Diese inhärenten Eigenschaften bekommen Sie, sobald etwas digital wird. Die Nutzung dieser Eigenschaften ermöglicht es Ihnen, neue Produkte zu entwickeln und in etablierten Geschäftsmodellen für Wirbel zu sorgen. Ich möchte Ihnen gerne ein einfaches Beispiel nennen: Musik. Als die Musik digital wurde, führte die Möglichkeit, perfekte, keinem Verschleiß unterliegende Kopien zu erstellen (Kopierfähigkeit), die einfach und fast ohne Zeitverzögerung geteilt werden konnten (Anschlussfähigkeit und Geschwindigkeit) und kostengünstig bis kostenlos verfügbar waren (Kosten), zunächst zum Aufkommen von File-Sharing-Plattformen wie Napster und später zu iTunes. Die wohl größte und revolutionärste Neuerung am Geschäftsmodell von iTunes war der 99-Cent-Song, der uns von der Verpflichtung befreite, ganze Alben zu kaufen.

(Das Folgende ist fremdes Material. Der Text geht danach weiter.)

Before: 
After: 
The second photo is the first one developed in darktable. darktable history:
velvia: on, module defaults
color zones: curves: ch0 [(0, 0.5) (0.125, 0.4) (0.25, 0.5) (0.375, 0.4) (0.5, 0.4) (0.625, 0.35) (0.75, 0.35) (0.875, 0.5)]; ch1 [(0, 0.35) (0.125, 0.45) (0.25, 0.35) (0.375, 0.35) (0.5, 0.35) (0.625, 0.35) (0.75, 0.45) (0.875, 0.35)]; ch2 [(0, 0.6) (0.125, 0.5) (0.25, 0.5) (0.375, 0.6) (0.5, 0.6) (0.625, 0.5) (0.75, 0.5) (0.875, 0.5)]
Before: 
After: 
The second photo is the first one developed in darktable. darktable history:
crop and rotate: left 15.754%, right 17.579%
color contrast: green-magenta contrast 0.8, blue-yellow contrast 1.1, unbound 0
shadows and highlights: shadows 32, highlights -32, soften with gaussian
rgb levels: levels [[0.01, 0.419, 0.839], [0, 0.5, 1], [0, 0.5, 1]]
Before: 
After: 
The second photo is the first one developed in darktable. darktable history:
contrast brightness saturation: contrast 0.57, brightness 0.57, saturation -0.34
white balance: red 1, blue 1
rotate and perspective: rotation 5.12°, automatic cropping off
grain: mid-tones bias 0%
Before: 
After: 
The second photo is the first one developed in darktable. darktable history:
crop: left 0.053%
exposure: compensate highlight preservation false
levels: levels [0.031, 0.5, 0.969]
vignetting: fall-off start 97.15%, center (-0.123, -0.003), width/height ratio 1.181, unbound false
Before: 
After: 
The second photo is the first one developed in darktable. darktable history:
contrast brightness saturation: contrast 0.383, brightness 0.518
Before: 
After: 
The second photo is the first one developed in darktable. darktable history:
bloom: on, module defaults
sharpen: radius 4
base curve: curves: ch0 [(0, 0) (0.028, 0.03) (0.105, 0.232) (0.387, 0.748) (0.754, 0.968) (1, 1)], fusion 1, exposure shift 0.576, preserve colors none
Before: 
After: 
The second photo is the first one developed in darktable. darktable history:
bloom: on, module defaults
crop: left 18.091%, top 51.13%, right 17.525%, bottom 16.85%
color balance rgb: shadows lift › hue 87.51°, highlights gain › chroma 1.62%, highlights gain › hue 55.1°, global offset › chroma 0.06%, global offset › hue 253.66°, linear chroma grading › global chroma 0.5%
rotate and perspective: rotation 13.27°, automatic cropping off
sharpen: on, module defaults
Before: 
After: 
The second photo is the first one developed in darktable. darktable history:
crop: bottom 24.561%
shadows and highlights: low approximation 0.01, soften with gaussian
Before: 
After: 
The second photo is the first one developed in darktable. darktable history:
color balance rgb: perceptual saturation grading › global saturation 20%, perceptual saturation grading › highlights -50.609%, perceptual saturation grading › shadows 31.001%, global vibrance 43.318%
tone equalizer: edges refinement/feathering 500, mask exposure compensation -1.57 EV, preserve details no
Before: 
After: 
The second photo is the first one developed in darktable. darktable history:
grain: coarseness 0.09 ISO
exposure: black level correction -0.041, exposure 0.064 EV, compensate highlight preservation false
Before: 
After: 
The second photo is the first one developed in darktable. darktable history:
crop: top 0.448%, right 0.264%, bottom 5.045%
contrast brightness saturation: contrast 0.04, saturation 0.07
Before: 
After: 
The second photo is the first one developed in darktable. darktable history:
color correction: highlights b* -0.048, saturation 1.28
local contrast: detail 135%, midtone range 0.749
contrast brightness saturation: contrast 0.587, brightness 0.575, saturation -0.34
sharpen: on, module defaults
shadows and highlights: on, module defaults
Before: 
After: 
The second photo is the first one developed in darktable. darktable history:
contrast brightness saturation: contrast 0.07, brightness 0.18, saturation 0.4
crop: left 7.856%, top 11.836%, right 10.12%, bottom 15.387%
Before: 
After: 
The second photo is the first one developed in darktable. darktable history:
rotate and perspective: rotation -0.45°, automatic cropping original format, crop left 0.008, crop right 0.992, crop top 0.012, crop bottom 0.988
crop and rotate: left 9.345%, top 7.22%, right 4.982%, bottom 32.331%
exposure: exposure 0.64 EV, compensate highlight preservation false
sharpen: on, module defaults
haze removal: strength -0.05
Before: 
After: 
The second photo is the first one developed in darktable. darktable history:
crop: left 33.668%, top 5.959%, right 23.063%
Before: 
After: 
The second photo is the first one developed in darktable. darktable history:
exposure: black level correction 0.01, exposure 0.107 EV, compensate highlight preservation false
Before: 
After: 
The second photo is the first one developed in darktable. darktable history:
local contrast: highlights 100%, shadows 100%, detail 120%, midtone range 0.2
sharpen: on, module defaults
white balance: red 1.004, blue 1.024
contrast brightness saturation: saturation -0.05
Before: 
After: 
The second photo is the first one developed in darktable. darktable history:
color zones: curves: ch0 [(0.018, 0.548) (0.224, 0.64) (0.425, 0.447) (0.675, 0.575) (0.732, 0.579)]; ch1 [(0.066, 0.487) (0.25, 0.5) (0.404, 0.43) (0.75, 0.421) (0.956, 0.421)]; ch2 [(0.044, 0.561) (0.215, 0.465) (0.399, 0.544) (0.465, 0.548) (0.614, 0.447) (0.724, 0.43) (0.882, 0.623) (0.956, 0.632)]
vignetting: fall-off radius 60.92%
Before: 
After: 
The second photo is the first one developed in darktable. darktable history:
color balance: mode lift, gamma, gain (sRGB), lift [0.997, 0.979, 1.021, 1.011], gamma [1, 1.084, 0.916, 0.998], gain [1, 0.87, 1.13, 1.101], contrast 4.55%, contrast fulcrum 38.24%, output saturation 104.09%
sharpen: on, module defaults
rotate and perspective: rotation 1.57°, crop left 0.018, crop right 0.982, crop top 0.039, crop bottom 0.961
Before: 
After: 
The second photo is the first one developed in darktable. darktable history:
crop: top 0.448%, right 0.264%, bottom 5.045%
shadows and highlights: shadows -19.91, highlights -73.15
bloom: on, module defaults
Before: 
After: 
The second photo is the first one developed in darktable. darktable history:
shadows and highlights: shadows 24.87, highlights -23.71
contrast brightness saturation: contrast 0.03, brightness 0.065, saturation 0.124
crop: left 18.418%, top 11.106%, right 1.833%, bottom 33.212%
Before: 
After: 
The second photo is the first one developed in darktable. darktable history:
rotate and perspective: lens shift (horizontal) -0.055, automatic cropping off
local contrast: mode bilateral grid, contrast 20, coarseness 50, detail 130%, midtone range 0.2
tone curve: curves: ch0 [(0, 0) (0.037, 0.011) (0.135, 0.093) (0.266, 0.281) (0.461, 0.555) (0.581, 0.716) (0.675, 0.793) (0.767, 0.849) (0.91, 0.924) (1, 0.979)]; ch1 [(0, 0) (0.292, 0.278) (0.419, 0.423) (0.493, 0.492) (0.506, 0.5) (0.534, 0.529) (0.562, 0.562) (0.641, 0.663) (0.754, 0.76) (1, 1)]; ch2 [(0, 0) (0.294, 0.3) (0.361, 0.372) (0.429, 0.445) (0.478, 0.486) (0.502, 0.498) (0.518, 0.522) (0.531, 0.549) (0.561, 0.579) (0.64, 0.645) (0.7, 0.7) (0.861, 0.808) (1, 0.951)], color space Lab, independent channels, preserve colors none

Später nutzte Spotify die Möglichkeit, eine gigantische Songbibliothek mit den Datenflüssen der Hörer zu verbinden (Konnektivität), um ein eigenes Abonnementmodell auf der Basis eines überlegenen Empfehlungsalgorithmus zu etablieren (Zirkularität). Und einige Unternehmen experimentieren bereits heute mit Möglichkeiten, um Songs rechnerisch so zu modifizieren, dass ihre Maschinen völlig neue und individuelle Songs nur für Sie kreieren können (Rechnerbasiertheit, Steuerbarkeit) – Sie wollen zwar eigentlich U2 hören, mögen aber lieber die Stimme von Madonna? Bald wird ein Computer in der Lage sein, die richtige Soundmischung für Ihren persönlichen Geschmack zu erstellen. Der Schlüssel zu einer (erfolgreichen) Digitalisierungsstrategie liegt darin, die grundlegenden Eigenschaften zu verstehen und bei der Entwicklung im Auge zu behalten: Betrachten Sie das Business, in dem Sie gerade aktiv sind oder in das Sie einzusteigen gedenken und spielen Sie Szenarien für jedes der genannten 9 Grundprinzipien durch – Sie werden überrascht sein, welche Möglichkeiten sich bieten.